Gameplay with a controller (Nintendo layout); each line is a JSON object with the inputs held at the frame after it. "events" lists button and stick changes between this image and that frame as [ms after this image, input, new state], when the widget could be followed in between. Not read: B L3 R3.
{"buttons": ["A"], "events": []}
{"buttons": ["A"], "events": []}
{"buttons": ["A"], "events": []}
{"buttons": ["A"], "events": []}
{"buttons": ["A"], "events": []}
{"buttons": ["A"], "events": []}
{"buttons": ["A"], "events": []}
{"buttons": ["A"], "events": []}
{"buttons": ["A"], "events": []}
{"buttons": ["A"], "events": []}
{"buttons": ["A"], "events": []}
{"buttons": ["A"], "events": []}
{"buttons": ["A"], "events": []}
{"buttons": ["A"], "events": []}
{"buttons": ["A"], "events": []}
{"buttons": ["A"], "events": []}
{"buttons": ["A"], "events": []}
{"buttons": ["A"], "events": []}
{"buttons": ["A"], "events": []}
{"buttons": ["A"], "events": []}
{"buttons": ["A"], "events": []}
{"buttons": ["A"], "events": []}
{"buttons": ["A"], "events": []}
★ ★ ★ ★
* WHAT IS REQUIRED
Only an exact transcription of all the records above counts as an answer.

* RESPONSE TO THIS TASK
Gameplay with a controller (Nintendo layout); each line is a JSON object with the inputs held at the frame after it. "events" lists button and stick changes between this image and that frame as [ms after this image, input, new state], when the widget could be followed in between. Not read: B L3 R3.
{"buttons": ["A"], "events": []}
{"buttons": ["A"], "events": []}
{"buttons": ["A"], "events": []}
{"buttons": ["A"], "events": []}
{"buttons": ["A"], "events": []}
{"buttons": ["A"], "events": []}
{"buttons": ["A"], "events": []}
{"buttons": ["A"], "events": []}
{"buttons": ["A"], "events": []}
{"buttons": ["A"], "events": []}
{"buttons": ["A"], "events": []}
{"buttons": ["A"], "events": []}
{"buttons": ["A"], "events": []}
{"buttons": ["A"], "events": []}
{"buttons": ["A"], "events": []}
{"buttons": ["A"], "events": []}
{"buttons": ["A"], "events": []}
{"buttons": ["A"], "events": []}
{"buttons": ["A"], "events": []}
{"buttons": ["A"], "events": []}
{"buttons": ["A"], "events": []}
{"buttons": ["A"], "events": []}
{"buttons": ["A"], "events": []}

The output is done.